*** SELECTED EXTRACT

Python is a beautiful language. After using Python for a while, many things in Matlab seemed very awkward. Like indexing, string manipulation, building GUI's, creating classes. Even the fact that you need one file for each function definition seemed so primitive in retrospect! There has not been a single moment when I regretted the move to Python.

On the other hand, the scientific ecosystem was a bit immature at that moment, which meant that I had to get my hands dirty and become active in developing tools. I am still doing this today, and I love doing it!

What I learned

The important lesson that I learned is that the list mentioned above misses one very important element: interactivity. I realize now that for scientific computing a highly interactive workflow is incredibly beneficial for your productivity. You can work with your code in a very direct and effective manner, by allowing you to execute code in a running process, redefine functions without having to reload your data, and introspect many aspects of your code during runtime. Dynamic languages like Matlab provide this, compiled languages like C# do not.

I think this realization has also been an important factor in the development of IEP. Many ideas were in fact inspired by how Matlab allows code execution, like being able to execute a cell (a piece of code between two double comments ##).

Languages side by side

So let's have a look at the list again (the complete version this time), and see how C#, Matlab and Python compare:

  • Code reuse: this could have worked in our framework, except that the learning curve is too steep to let our students work with C#. Code reuse in Matlab is always a bit messy, since you have to fiddle with paths. In Python we have packages and modules.

******
*** ENTRIES SHOWN

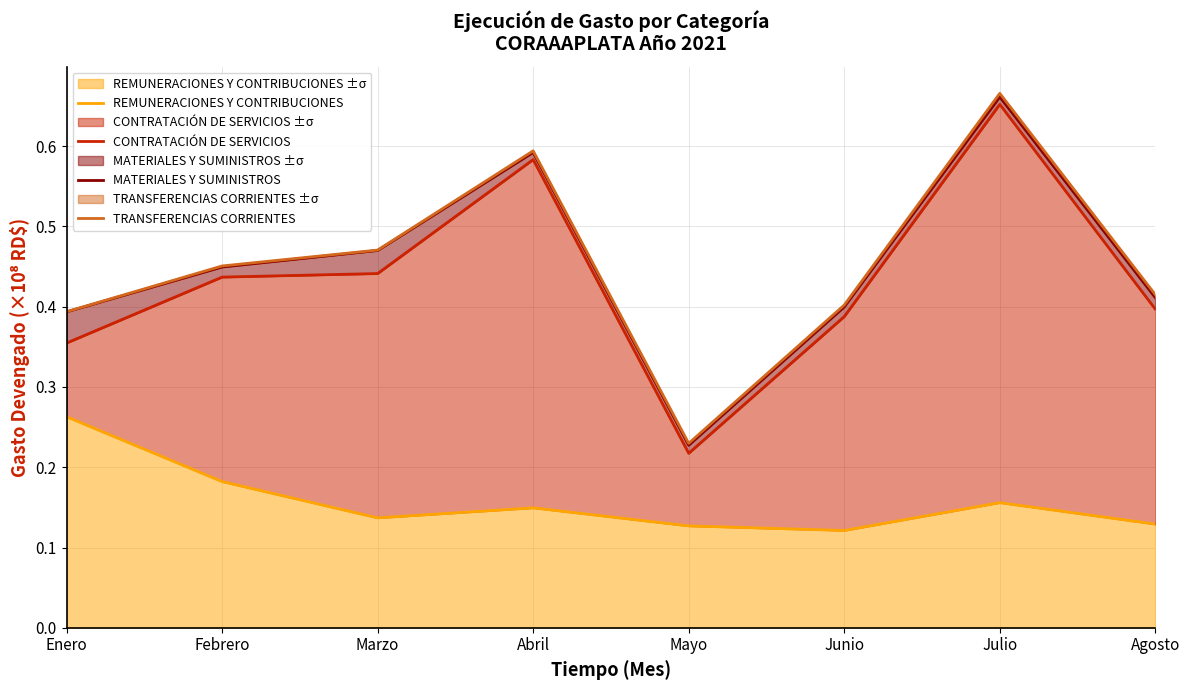

Reading left to right, what are all the values shown in this chart?

REMUNERACIONES Y CONTRIBUCIONES: Enero=0.3	Febrero=0.2	Marzo=0.1	Abril=0.1	Mayo=0.1	Junio=0.1	Julio=0.2	Agosto=0.1
CONTRATACIÓN DE SERVICIOS: Enero=0.4	Febrero=0.4	Marzo=0.4	Abril=0.6	Mayo=0.2	Junio=0.4	Julio=0.7	Agosto=0.4
MATERIALES Y SUMINISTROS: Enero=0.4	Febrero=0.4	Marzo=0.5	Abril=0.6	Mayo=0.2	Junio=0.4	Julio=0.7	Agosto=0.4
TRANSFERENCIAS CORRIENTES: Enero=0.4	Febrero=0.5	Marzo=0.5	Abril=0.6	Mayo=0.2	Junio=0.4	Julio=0.7	Agosto=0.4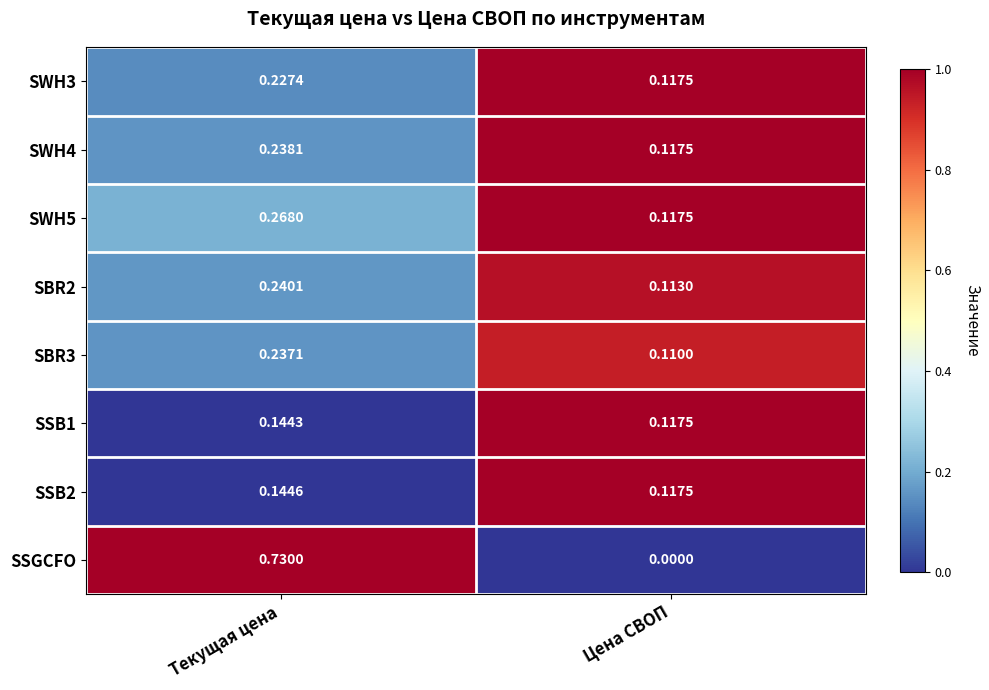

Between Текущая цена and Цена СВОП, which series saw the biggest shift?

SSGCFO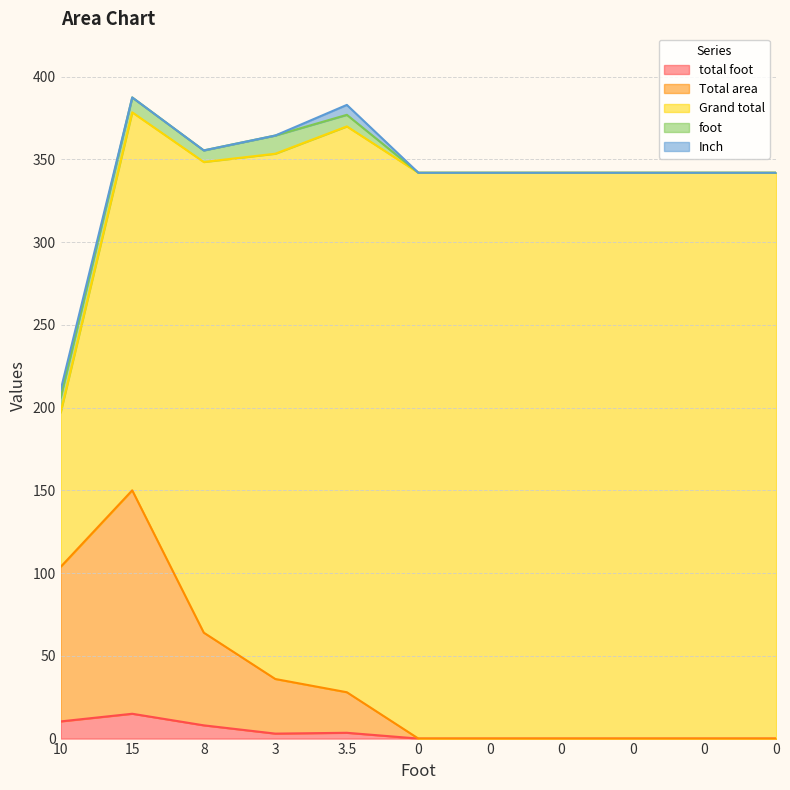

In total foot, how many points are higher than both neighbors (excluding endpoints)?

2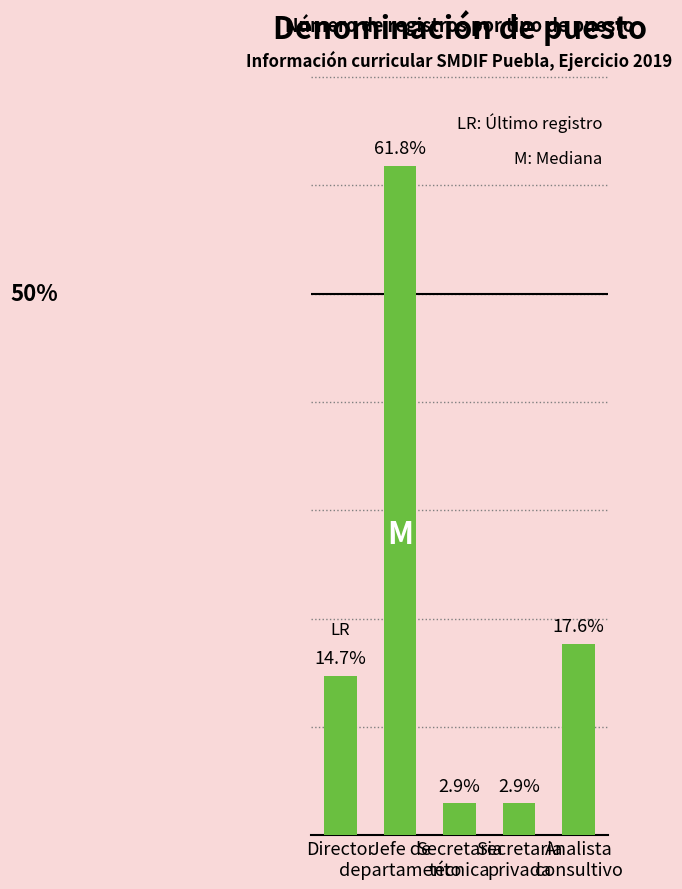

What is the average value?

20.0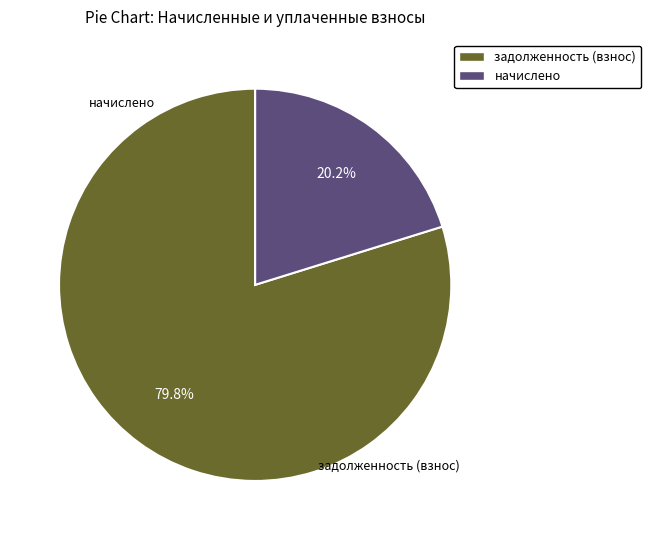

Is there any slice that represents more than half of the pie?

Yes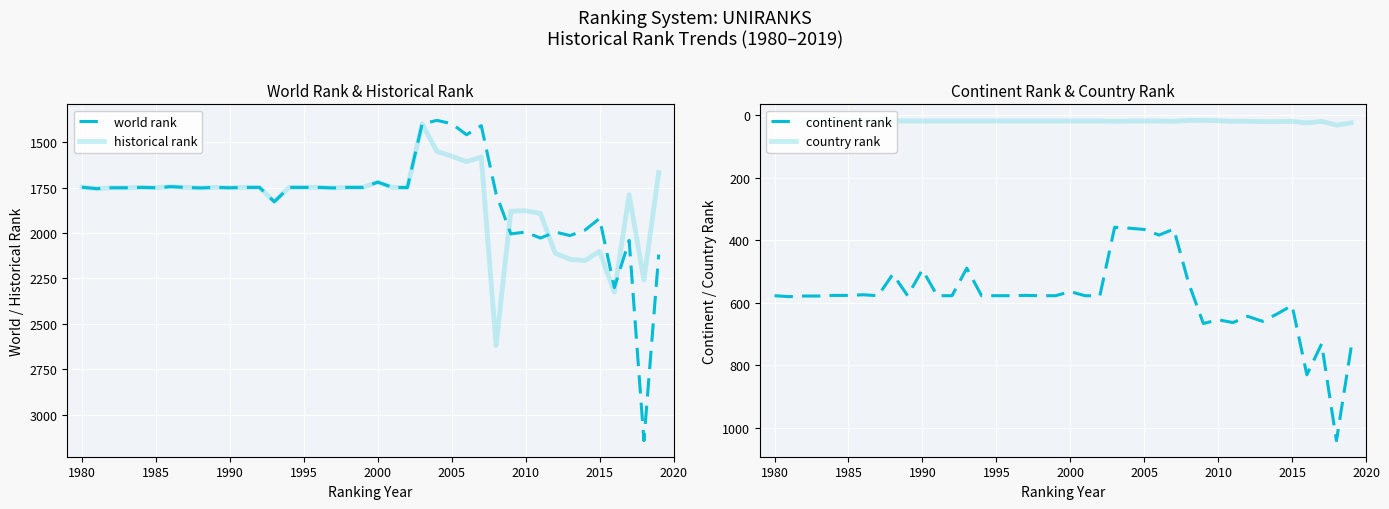

Which series has the largest total across all categories?

historical rank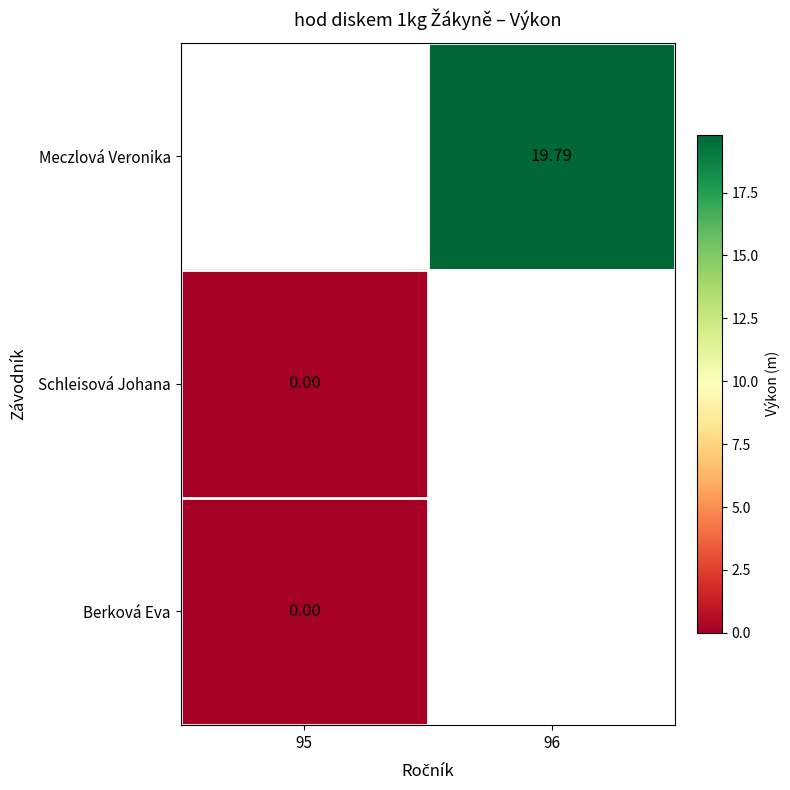

Which category has the lowest value across all series?

95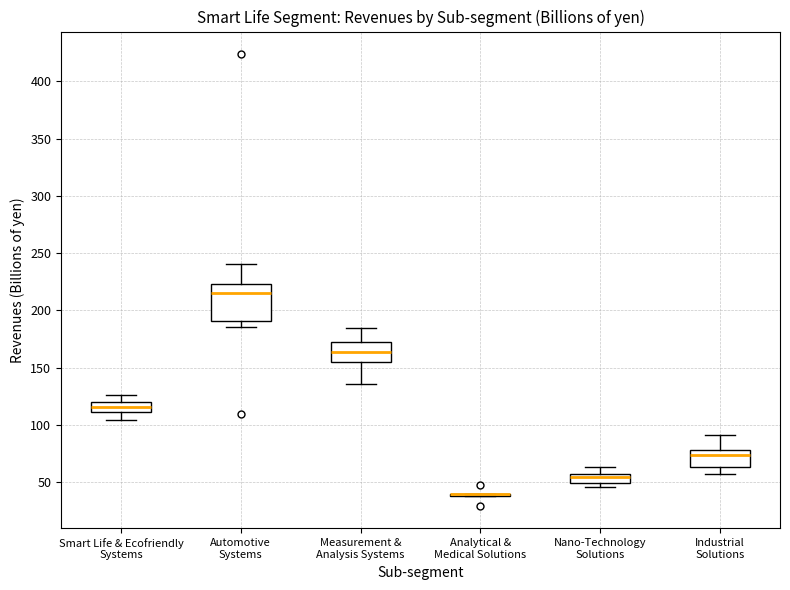

Comparing the boxes themselves (not the whiskers), which one is the tallest?

Automotive Systems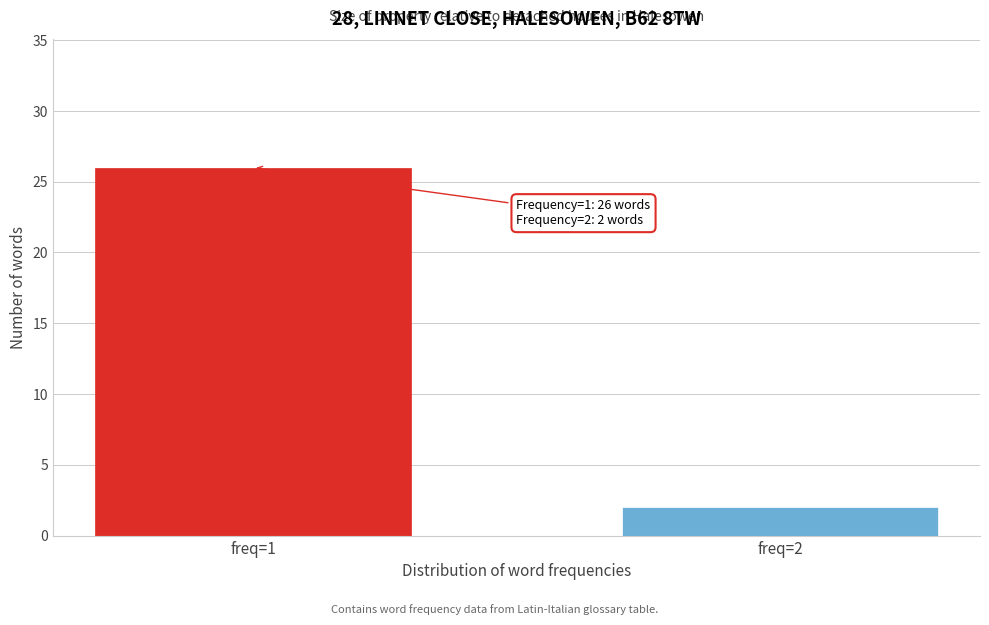

Reading left to right, transcribe all the data shown in this chart.

26	2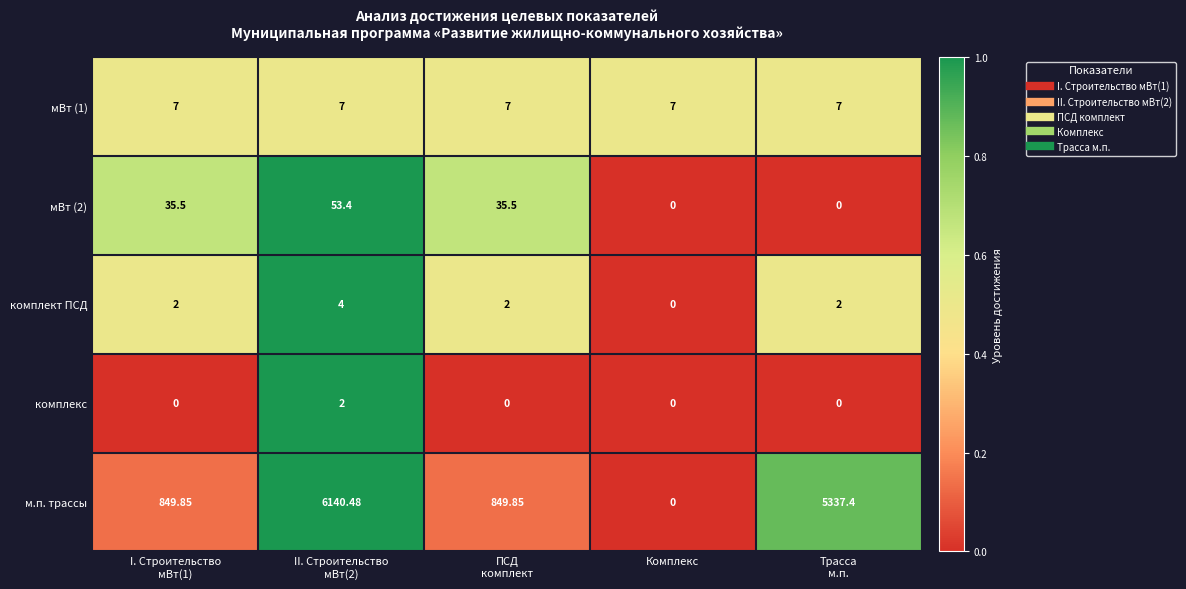

At which label does комплект ПСД reach its minimum?

Комплекс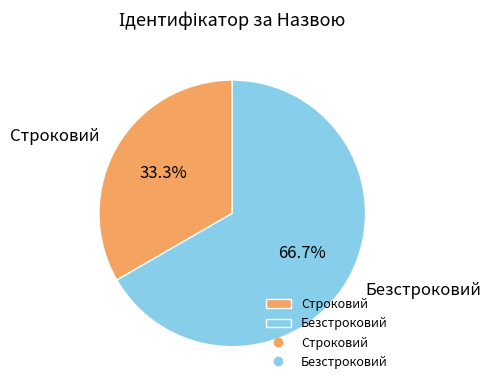

Between Строковий and Безстроковий, which is larger?

Безстроковий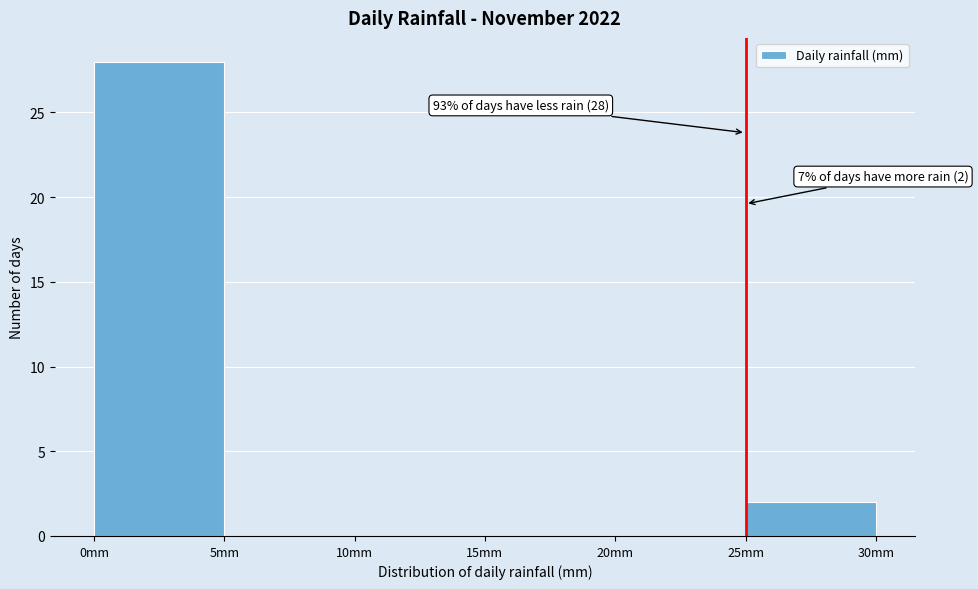

Over which range of the x-axis is the bar tallest?

0 to 5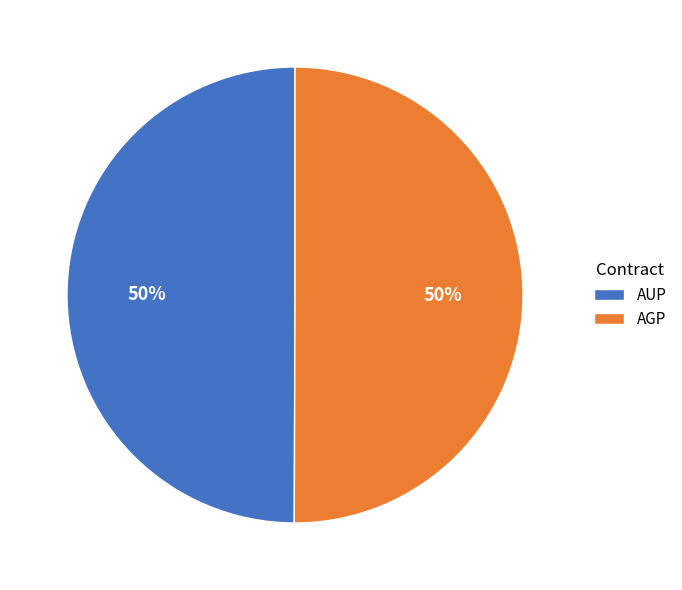

What percentage is the AUP slice, to the nearest percent?

50%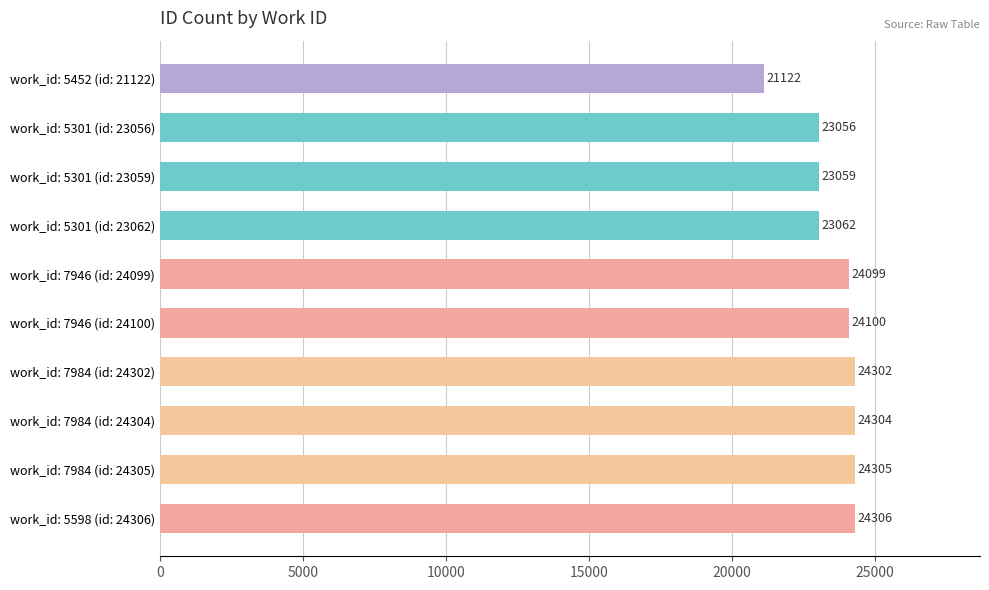

The chart shows a value of 16034 at work_id: 5598 (id: 24306). True or false?

False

******

ACTIONS TO TAKE -
[a] Answer these from the article on moving from Matlab to Python:
(i) What element does the writer say the earlier list is missing?
(ii) How does the text define a cell?
(iii) Why does the writer call code reuse in Matlab messy?
[b] Extend the article on moving from Matlab to Python past its final sentence, carrying on its side-by-side look at C#, Matlab and Python.

RESULTS IN ORDER -
[a]
(i) Interactivity.
(ii) A piece of code between two double comments (##).
(iii) Because you have to fiddle with paths.

[b]
  • Speed: yes, C# is faster than Matlab and Python, but there are many ways to deal with this. Matlab has Mex-files, Python has Cython, Numba and other solutions. Choosing a compiled language as a primary development tool may just be a bad case of premature optimization, because an interactive workflow increases development speed (and fun), which is often more important than a high runtime speed.
  • 3D visualization: I started making friendly Python wrappers to OpenGL. This culminated in Visvis and now Vispy.
  • Easy building of GUI's: good in C#, terrible in Matlab, in Python we have Qt, WX, and others.
  • Create portable apps: Matlab has the MCR but this is not very reliable, pretty nor compact. On Python you can freeze your code into a compact standalone application.
  • Object oriented: available in Matlab. Very nicely done in Python.
  • Free: Python is free as in speech and as in beer. Matlab definitely not.
  • Dynamic: Python and Matlab are both dynamic languages that allow an interactive workflow.


For most scientists it would be most productive to use a dynamic language, and only use a compiled language (or other tools) to make the crucial bits of code faster.

Python is currently one of the best choices, although statisticians may also like R. Further, there are very interesting languages being developed right now (e.g. Pypy and Julia), and I suspect there will be more of that in the future.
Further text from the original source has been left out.